Albendazole 400 mg was administered for Soil Transmitted Helminthiasis (STH). The campaign targeted 23 Tinkhundla (Districts) countrywide and with approximately 152 012 school aged children (Primary: 105036 and High: 46976) in 406 schools. A total of 148 868 children (Girls: 72547 and Boys: 76321) were covered during the campaign giving a national coverage of 98%, the highest so far compared to the 85% recorded during the third round in 2018. More than 7 539 teachers also took the tablets, which contributed towards high acceptance among the children. Unlike during previous campaigns, acceptance among private schools was also very high. Only 12 cases of minor side effects were reported during the campaign.  

Minister of Health, Honourable Lizzie Nkosi officially launched the campaign in the presence of the WHO Country Representative for Eswatini, Dr Cornelia Atsyor.
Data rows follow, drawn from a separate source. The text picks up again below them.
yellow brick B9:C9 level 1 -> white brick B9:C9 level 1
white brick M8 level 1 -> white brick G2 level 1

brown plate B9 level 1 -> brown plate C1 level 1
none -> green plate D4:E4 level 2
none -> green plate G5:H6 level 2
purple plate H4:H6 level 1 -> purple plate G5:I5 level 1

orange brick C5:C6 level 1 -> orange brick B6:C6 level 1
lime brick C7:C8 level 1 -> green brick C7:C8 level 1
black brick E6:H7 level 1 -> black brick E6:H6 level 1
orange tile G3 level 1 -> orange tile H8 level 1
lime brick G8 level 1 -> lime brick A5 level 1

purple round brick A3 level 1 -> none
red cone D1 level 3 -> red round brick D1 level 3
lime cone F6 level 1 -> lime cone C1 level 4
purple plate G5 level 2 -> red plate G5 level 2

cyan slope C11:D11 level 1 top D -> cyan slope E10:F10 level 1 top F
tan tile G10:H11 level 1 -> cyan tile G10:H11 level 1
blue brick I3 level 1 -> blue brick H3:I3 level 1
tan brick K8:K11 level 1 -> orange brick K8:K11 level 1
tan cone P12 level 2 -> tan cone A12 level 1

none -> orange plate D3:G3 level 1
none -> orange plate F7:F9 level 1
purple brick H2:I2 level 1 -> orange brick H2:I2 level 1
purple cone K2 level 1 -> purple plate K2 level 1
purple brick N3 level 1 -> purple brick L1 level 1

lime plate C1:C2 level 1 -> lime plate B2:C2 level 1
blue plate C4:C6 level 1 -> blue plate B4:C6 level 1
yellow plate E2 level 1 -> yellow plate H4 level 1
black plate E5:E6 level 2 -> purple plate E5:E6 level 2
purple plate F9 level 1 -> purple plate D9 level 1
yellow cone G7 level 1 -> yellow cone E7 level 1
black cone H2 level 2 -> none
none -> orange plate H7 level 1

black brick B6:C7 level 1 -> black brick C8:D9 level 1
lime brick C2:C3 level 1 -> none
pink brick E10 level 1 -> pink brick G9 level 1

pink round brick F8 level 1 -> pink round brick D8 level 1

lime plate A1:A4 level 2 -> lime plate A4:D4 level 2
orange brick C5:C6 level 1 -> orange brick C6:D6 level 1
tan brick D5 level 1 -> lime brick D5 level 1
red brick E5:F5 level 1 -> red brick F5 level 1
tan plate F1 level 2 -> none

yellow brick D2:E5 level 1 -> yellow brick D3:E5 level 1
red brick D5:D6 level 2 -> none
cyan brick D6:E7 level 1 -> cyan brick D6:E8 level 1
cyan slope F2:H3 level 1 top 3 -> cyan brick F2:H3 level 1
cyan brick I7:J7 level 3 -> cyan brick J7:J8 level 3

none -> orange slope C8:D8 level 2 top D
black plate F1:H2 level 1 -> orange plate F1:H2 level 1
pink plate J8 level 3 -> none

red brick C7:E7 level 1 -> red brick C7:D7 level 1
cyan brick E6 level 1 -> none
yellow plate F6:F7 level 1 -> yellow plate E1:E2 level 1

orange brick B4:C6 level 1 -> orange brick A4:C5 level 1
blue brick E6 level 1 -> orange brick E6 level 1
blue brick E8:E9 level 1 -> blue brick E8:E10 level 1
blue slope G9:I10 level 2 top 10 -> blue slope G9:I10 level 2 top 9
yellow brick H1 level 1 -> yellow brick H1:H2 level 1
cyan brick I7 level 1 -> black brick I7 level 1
The event was held at Mlumati High School in the Northern Hhohho region. During the launch, the minister reported that the coverage has been increasing since the reintroduction of the campaign in 2016. She said that the increase in coverage was a clear indication that the Kingdom is united in combating Neglected Tropical Diseases (NTDs) towards meeting the 2020 targets. 

“Such efforts have not gone unnoticed in the African region as in February 2019, Eswatini was recognized as the leading country in the fight against NTDs in Africa, and this was announced during the African Union meeting in Addis Ababa, Ethiopia,” the Minister said. She added that, the fact that qualified nurses administer the deworming tablets with assistance from final year nursing students boosted the public confidence in the national exercise.

Dr Cornelia Atsyor commended the Government of Eswatini for successfully conducting the deworming exercise, adding that the high coverage witnessed over the years will eventually translate positively towards eliminating Schistosomiasis and Soil Transmitted Helminthiasis as public health problems in the country. She also commended the collaborative efforts from the different sectors of government, the United Nations family, other development partners, parents and guardians, the media and the learners to ensure the achievement of the Sustainable Development Goal 3 on health and wellbeing. Eswatini free of Neglected Tropical Diseases is possible.